Medical vision-language models based on deep learning can automatically extract image features and fuse them with text information, which has promoted the rapid development of multimodal medical artificial intelligence. However, the complexity of the medical field requires the model to have a deep professional knowledge background. Therefore, knowledge fusion technology provides a new idea for solving medical vision-language tasks. Different from the existing reviews, this paper systematically sorts out the knowledge fusion methods in medical vision-language models from two unique perspectives: the stage characteristics of knowledge fusion and the task-oriented fusion strategy, and provides a new theoretical framework for research in the field. Firstly, this paper introduces the classification of medical knowledge and its applicable scenarios in detail. Subsequently, we systematically discuss the knowledge fusion algorithm based on deep learning and summarize the four different knowledge fusion stages (data construction, pretraining, feature representation and inference) in the medical vision-language model. In addition, this paper comprehensively analyzes the specific strategies of knowledge fusion in five types of medical vision-language tasks (medical report generation, medical visual question answering, medical language-guided segmentation, medical multimodal pretraining, and multimodal large language model), and summarizes the evaluation methods based on knowledge fusion in detail. Finally, we summarize future research directions, including enhanced interpretability, mixture-of-experts models, knowledge editing, etc., aiming to provide researchers with references that have both theoretical value and practical significance.

查看原文本刊更多论文

基于深度学习的医学视觉语言模型中的知识融合研究进展

基于深度学习的医学视觉语言模型可以自动提取图像特征并与文本信息融合，促进了多模态医学人工智能的快速发展。然而，医学领域的复杂性要求模型具有深厚的专业知识背景。因此，知识融合技术为解决医学视觉语言任务提供了新的思路。与已有文献不同，本文从知识融合的阶段特征和任务导向的融合策略两个独特的视角对医学视觉语言模型中的知识融合方法进行了系统梳理，为该领域的研究提供了新的理论框架。本文首先详细介绍了医学知识的分类及其应用场景。随后，我们系统地讨论了基于深度学习的知识融合算法，总结了医学视觉语言模型中四个不同的知识融合阶段（数据构建、预训练、特征表示和推理）。此外，本文全面分析了五类医学视觉语言任务（医学报告生成、医学视觉问答、医学语言引导分割、医学多模态预训练、多模态大语言模型）中知识融合的具体策略，并详细总结了基于知识融合的评价方法。最后，总结了未来的研究方向，包括增强可解释性、专家混合模型、知识编辑等，旨在为研究者提供既有理论价值又有现实意义的参考。

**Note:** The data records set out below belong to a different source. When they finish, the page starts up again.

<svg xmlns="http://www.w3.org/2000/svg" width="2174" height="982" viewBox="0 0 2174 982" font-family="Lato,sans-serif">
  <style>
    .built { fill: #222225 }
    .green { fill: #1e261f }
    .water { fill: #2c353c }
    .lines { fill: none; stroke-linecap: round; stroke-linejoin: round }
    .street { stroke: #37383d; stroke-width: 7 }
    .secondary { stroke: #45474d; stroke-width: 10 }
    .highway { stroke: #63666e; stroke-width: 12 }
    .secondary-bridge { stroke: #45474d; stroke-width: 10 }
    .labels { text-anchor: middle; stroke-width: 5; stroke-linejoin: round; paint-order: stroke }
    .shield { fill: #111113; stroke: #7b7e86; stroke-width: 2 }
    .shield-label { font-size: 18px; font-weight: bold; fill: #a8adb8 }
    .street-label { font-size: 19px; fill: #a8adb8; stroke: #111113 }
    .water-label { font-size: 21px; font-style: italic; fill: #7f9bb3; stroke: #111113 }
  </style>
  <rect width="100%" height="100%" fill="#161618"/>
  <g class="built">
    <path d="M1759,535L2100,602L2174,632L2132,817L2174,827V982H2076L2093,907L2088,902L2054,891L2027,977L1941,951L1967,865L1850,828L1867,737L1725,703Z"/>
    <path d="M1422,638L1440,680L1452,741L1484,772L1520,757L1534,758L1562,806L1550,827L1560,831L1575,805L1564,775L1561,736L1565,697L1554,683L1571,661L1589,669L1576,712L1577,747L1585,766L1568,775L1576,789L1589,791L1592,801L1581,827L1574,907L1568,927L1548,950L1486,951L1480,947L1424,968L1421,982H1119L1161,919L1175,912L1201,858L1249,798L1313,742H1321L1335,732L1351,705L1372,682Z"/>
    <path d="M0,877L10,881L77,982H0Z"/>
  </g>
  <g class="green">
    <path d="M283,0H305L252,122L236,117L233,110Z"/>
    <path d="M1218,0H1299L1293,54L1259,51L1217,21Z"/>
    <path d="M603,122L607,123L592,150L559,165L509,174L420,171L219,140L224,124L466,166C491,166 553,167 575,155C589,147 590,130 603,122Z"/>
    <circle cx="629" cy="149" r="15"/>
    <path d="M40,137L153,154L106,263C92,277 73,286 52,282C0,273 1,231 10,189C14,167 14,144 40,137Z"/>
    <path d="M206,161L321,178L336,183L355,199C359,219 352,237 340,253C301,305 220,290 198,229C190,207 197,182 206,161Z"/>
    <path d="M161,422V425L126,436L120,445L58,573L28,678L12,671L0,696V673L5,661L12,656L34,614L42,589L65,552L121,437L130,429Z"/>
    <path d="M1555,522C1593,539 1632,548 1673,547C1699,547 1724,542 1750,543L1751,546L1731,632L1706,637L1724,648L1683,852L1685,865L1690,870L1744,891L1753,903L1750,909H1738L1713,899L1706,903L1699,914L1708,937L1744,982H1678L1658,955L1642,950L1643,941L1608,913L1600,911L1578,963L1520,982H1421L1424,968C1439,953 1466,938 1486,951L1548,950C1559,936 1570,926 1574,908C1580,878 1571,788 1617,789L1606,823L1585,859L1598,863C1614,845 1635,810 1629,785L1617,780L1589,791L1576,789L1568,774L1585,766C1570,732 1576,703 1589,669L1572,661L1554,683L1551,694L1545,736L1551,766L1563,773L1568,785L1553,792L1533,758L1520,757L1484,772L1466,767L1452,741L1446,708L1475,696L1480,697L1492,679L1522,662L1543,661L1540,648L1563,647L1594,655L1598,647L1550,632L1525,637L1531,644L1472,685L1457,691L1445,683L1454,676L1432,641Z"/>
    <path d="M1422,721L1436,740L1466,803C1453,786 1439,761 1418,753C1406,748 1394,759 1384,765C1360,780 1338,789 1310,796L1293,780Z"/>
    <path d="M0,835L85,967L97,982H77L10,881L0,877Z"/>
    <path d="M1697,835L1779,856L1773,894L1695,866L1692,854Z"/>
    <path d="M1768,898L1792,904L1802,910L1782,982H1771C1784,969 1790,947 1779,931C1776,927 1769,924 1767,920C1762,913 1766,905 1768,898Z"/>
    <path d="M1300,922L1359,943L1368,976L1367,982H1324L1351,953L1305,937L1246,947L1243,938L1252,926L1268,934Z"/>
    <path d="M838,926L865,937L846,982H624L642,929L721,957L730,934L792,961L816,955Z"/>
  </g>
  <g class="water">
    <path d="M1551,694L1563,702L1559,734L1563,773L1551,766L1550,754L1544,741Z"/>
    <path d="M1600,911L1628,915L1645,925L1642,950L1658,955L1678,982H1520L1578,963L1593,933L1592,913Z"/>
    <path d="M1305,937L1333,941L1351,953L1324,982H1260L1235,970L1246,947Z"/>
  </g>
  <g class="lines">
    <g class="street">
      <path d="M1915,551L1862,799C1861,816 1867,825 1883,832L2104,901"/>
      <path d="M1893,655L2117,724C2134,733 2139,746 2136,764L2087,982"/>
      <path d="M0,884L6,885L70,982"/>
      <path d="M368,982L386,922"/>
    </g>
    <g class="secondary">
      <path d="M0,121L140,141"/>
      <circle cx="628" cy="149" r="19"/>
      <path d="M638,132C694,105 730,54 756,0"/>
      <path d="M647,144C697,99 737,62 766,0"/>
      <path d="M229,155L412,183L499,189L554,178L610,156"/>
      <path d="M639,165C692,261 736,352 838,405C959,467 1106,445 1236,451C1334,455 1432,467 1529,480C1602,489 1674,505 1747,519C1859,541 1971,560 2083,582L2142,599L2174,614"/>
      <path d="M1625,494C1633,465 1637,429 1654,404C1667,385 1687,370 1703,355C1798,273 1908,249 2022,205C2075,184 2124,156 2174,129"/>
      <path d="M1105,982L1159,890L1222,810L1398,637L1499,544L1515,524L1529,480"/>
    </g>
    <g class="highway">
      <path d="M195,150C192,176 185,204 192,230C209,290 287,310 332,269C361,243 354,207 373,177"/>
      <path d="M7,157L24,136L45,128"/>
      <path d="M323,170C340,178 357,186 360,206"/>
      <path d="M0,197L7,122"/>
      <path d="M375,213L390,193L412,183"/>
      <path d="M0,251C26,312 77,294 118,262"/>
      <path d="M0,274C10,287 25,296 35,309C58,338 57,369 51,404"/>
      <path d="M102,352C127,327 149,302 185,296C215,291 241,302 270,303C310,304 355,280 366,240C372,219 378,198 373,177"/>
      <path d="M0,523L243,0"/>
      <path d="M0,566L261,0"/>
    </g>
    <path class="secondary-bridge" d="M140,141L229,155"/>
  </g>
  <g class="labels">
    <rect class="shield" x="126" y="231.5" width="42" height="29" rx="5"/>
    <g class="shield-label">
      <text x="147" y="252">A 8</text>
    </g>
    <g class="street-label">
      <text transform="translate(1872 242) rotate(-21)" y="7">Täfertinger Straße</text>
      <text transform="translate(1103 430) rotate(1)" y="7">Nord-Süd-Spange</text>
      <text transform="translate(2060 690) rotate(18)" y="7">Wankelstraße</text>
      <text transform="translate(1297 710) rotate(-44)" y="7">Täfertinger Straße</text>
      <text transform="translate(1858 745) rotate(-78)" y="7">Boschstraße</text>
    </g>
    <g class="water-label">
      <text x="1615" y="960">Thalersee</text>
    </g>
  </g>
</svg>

本文章由计算机程序翻译，如有差异，请以英文原文为准。

求助全文

约1分钟内获得全文求助全文

来源期刊

Information Fusion 工程技术-计算机：理论方法

CiteScore

33.20

自引率

4.30%

发文量

161

审稿时长

7.9 months

期刊介绍： Information Fusion serves as a central platform for showcasing advancements in multi-sensor, multi-source, multi-process information fusion, fostering collaboration among diverse disciplines driving its progress. It is the leading outlet for sharing research and development in this field, focusing on architectures, algorithms, and applications. Papers dealing with fundamental theoretical analyses as well as those demonstrating their application to real-world problems will be welcome.